> **TEXTO PROPORCIONADO**:
Una científica argentina fue detenida en Brasil por robar material biológico

Soledad Palameta Miller es una investigadora de excelencia que fue denunciada por una universidad debido a la sustracción de material peligroso.

Una científica argentina fue detenida en Brasil por robar material biológico

Por: Leonardo Otamendi

 Una científica argentina fue detenida en Brasil por la presunta sustracción de material biológico de alta peligrosidad. La detención ocurrió en San Pablo después de una denuncia formal presentada por la Universidad Estatal de Campinas (Unicamp).

Según la investigación, las muestras desaparecieron de un área catalogada como nivel de bioseguridad NB3 del laboratorio de virología de la Unicamp. Las autoridades federales registraron cargos por robo, fraude procesal y transporte indebido de material genéticamente modificado, según fuentes judiciales consultadas por este medio.

La acusada fue identificada como Soledad Palameta Miller, de 36 años y oriunda de Rosario. Palameta Miller obtuvo su formación en la Universidad Nacional de Rosario, donde se graduó en Biotecnología y obtuvo un doctorado en Ciencias Farmacéuticas. Tras su traslado a Brasil, se incorporó a la Unicamp y ocupó un puesto en el área de virología y biotecnología alimentaria.

> **TRABAJO POR REALIZAR**:
a. Transcribe el pasaje de la noticia sobre la científica detenida en Brasil que va desde "Soledad Palameta Miller es" hasta "por este medio.".
b. Retoma la noticia sobre la científica detenida en Brasil y prosigue el relato a partir de su última oración.

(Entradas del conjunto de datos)
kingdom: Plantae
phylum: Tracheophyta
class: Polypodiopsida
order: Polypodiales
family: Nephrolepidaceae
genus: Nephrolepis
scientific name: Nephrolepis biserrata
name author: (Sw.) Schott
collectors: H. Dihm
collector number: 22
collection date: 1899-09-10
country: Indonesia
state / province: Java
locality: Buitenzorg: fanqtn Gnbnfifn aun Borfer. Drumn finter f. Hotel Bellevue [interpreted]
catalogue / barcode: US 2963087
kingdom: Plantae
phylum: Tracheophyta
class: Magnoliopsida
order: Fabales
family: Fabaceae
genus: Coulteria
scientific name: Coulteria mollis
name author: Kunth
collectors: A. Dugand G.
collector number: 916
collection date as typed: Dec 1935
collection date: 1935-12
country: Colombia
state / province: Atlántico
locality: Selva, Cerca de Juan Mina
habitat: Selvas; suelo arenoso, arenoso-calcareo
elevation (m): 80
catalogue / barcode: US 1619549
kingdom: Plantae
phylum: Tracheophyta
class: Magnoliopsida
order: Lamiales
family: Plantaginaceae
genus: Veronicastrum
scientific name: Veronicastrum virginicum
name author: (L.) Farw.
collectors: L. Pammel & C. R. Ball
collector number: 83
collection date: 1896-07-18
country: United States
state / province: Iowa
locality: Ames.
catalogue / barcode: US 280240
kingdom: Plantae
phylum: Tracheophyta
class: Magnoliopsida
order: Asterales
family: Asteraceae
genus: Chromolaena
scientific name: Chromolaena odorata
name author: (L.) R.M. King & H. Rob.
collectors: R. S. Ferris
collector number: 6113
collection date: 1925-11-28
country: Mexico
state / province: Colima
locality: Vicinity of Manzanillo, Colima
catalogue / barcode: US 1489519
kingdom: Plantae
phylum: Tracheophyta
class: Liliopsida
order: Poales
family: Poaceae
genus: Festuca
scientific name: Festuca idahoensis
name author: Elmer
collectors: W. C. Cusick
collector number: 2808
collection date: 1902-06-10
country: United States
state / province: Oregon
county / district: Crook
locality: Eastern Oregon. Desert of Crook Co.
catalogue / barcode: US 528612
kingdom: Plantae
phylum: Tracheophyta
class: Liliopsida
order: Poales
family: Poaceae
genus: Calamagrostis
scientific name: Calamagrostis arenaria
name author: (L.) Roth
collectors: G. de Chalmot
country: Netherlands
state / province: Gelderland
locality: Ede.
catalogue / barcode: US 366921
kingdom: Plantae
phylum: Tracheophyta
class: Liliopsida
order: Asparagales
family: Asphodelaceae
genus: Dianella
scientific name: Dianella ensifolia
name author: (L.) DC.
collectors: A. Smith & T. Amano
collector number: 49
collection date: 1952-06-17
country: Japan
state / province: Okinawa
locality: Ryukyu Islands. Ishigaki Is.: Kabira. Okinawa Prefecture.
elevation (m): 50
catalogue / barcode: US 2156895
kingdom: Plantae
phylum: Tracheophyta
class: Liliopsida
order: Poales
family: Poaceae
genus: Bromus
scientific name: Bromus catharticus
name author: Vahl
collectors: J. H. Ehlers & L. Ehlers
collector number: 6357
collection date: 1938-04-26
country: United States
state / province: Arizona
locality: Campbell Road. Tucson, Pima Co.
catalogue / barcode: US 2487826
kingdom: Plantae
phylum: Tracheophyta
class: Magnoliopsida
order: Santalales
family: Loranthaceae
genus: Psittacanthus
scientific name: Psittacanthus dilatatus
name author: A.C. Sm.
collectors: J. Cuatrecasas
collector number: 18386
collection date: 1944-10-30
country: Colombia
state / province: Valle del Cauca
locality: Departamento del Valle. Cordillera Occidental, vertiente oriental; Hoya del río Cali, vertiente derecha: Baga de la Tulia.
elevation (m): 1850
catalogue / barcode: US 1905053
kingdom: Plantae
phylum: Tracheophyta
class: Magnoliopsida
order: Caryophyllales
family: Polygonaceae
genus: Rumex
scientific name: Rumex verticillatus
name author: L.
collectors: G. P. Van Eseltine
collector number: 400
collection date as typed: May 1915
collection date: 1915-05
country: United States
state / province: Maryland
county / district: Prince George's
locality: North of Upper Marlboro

> **RESPUESTAS**:
a.
Soledad Palameta Miller es una investigadora de excelencia que fue denunciada por una universidad debido a la sustracción de material peligroso.

Una científica argentina fue detenida en Brasil por robar material biológico

Por: Leonardo Otamendi

 Una científica argentina fue detenida en Brasil por la presunta sustracción de material biológico de alta peligrosidad. La detención ocurrió en San Pablo después de una denuncia formal presentada por la Universidad Estatal de Campinas (Unicamp).

Según la investigación, las muestras desaparecieron de un área catalogada como nivel de bioseguridad NB3 del laboratorio de virología de la Unicamp. Las autoridades federales registraron cargos por robo, fraude procesal y transporte indebido de material genéticamente modificado, según fuentes judiciales consultadas por este medio.

b.
La actuación de la Policía Federal se produjo luego de que la Unicamp informara la desaparición de muestras de alto riesgo de una instalación NB3. Los investigadores revisaron registros de acceso, inventarios de material y cámaras de seguridad del laboratorio. También realizaron inspecciones en distintas dependencias universitarias en busca de las muestras.

Tras la detención, Palameta Miller permaneció dos días en custodia y luego recuperó la libertad bajo medidas cautelares. El tribunal le impuso la prohibición de ingresar a la Unicamp y le restringió la salida del país mientras avance la causa. La fiscalía mantuvo la instrucción para recabar pruebas adicionales y confrontar versiones.

La defensa de la investigadora presentó una explicación técnica sobre los hechos. Alegaron que las muestras fueron trasladadas a otras heladeras dentro de la universidad para proseguir investigaciones personales ante la supuesta falta de un espacio propio adecuado. Sostuvieron que no existió intención delictiva ni ánimo de tráfico de material peligroso.

En el marco de la pesquisa, la justicia también interrogó a allegados de la acusada, entre ellos su esposo, identificado en expedientes como Michael Edward Miller. La Unicamp, por su parte, examinó posibles prácticas de descarte y protocolos de residuos para evaluar si se había producido riesgo sanitario. En los primeros peritajes, los investigadores no detectaron evidencia de contaminación ambiental atribuible a las muestras faltantes.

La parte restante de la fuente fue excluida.